I'm trying to setup Circle-CI for the first time for my application. It's a python 3.7.0 based app with a few tests. The app builds just fine, but fails when running the test job. Locally the tests work fine, so I assume I'm missing some Circle-CI configuration?
This is my yaml:
version: 2.0
jobs:
build:
docker:
- image: circleci/python:3.7.0
steps:
- checkout
- run:
name: "Run tests"
command: python -m unittest
This is the error:
======================================================================
ERROR: tests.test_auth (unittest.loader._FailedTest)

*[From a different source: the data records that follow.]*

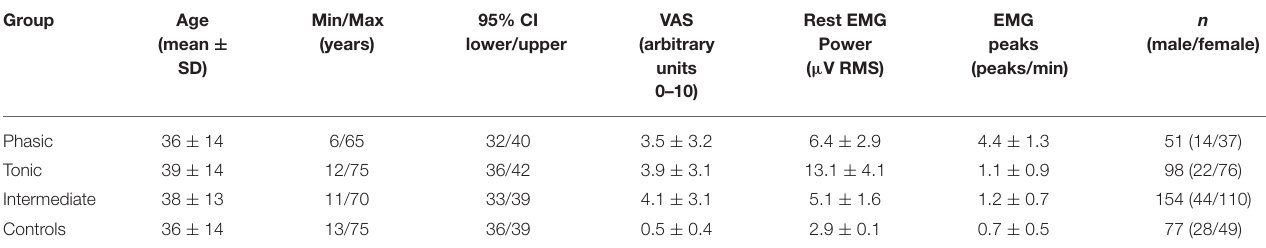
TABLE 1 | Descriptive statistics of the study participants.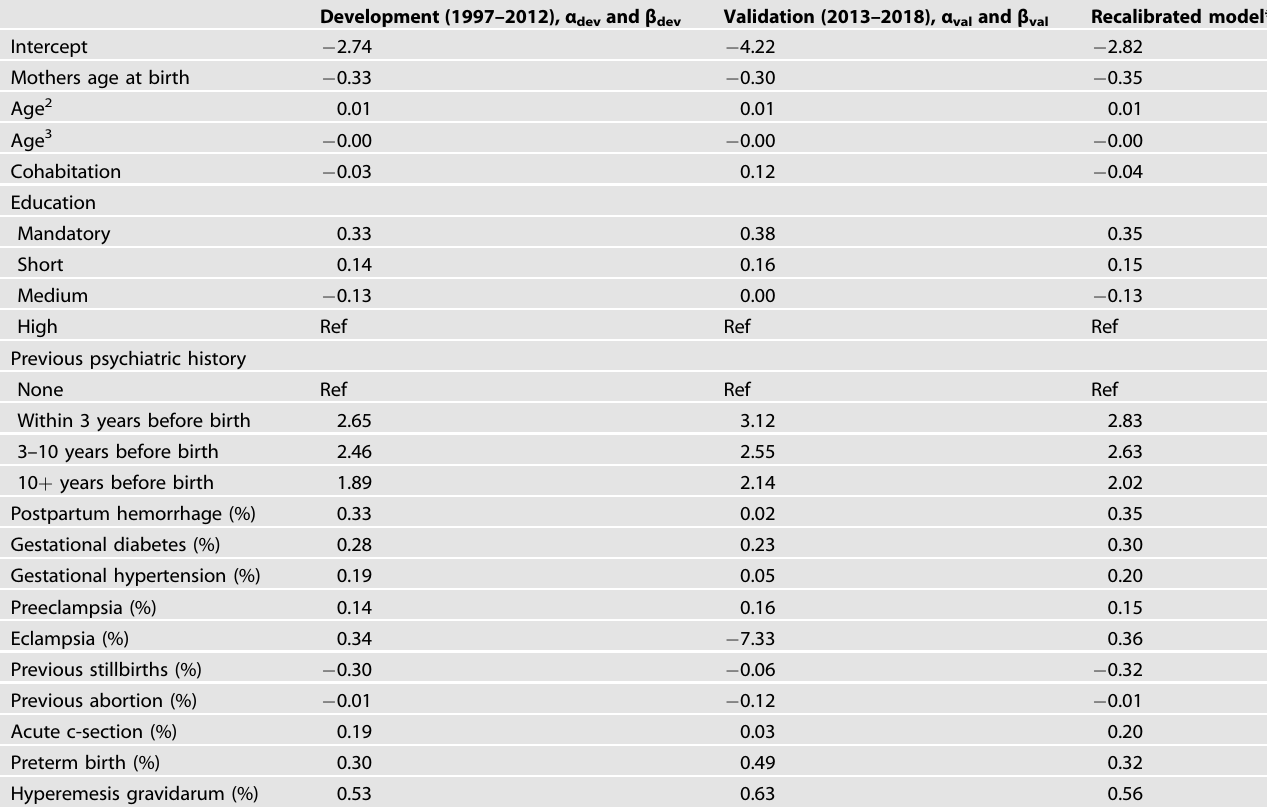
Table 4. Coef fi cients in the Extended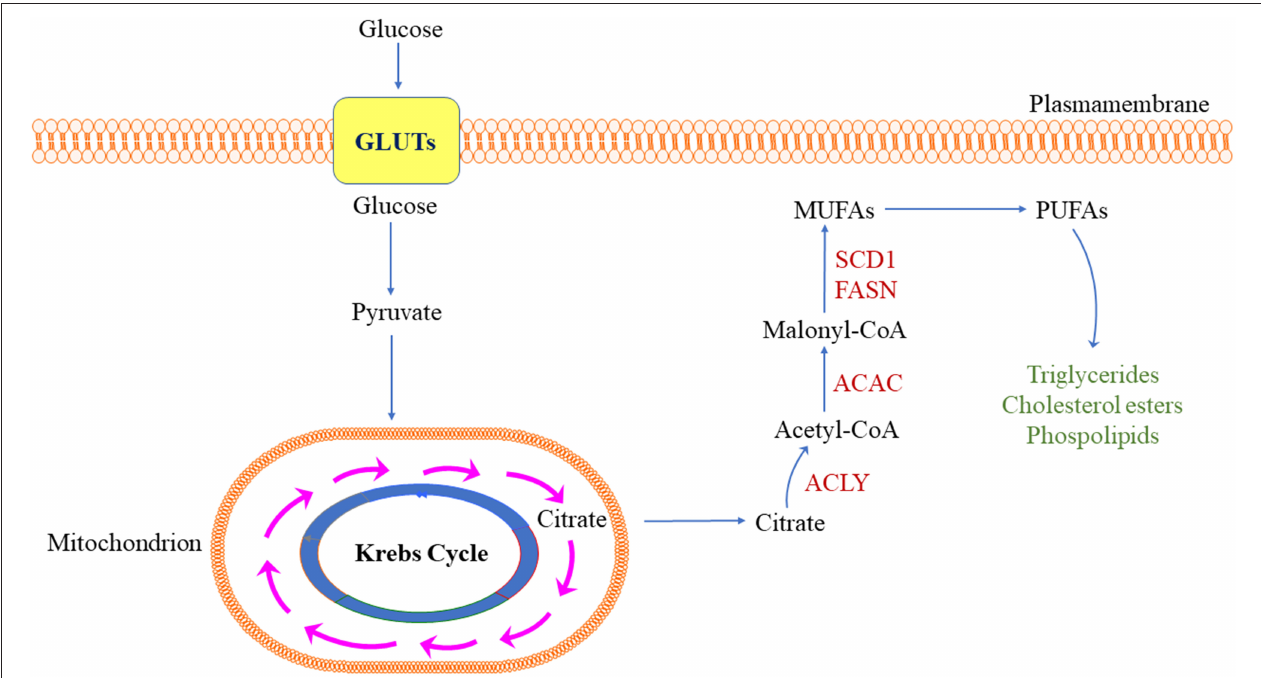
FIGURE 1 | Simplified representation of de novo lipogenesis in the tumor cell. ACC, acetyl-CoA carboxylase; ACLY, adenosine triphosphate citrate lyase; FASN, fatty acid synthase; GLUTs, glucose transporters; MUFA, monounsaturated fatty acids; PUFA, polyunsaturated fatty acids; SCD1, stearoyl-CoA desaturase 1. Detailed description of the pathway is reported in the main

ImportError: Failed to import test module: tests.test_auth Traceback (most recent call last): File "/usr/local/lib/python3.7/unittest/loader.py", line 434, in _find_test_path module = self._get_module_from_name(name) File "/usr/local/lib/python3.7/unittest/loader.py", line 375, in _get_module_from_name import(name) File "/home/circleci/project/tests/test_auth.py", line 5, in from werkzeug.datastructures import MultiDict ModuleNotFoundError: No module named 'werkzeug'
What am I missing?
EDIT:
I have added now pip install -r requirements.txt
but I get now:
Could not install packages due to an EnvironmentError: Errno 13] Permission denied: '/usr/local/lib/python3.7/site-packages/MarkupSafe-1.1.1.dist-info'
EDIT:
In addition to the answer, here is complete yaml configuration working:
version: 2.0
jobs:
build:
docker:
- image: circleci/python:3.7.0
steps:
- checkout
- run:
name: "Install dependencies"
command: |
python3 -m venv venv
. venv/bin/activate
pip install --upgrade pip
pip install --no-cache-dir -r requirements.txt
- run:
name: "Run tests"
command: |
. venv/bin/activate
python -m unittest
It simply means that a dependency 'werkzeug' is not installed. You might need to install additional packages which are required separately.
Consider adding the dependency installations to the Dockerfile something like below
RUN pip install --upgrade pip && \
pip install --no-cache-dir -r requirements.txt
If you get permission denied issues, then your tests are started with a user who have no privileges to manage python. But its unlikely to be so.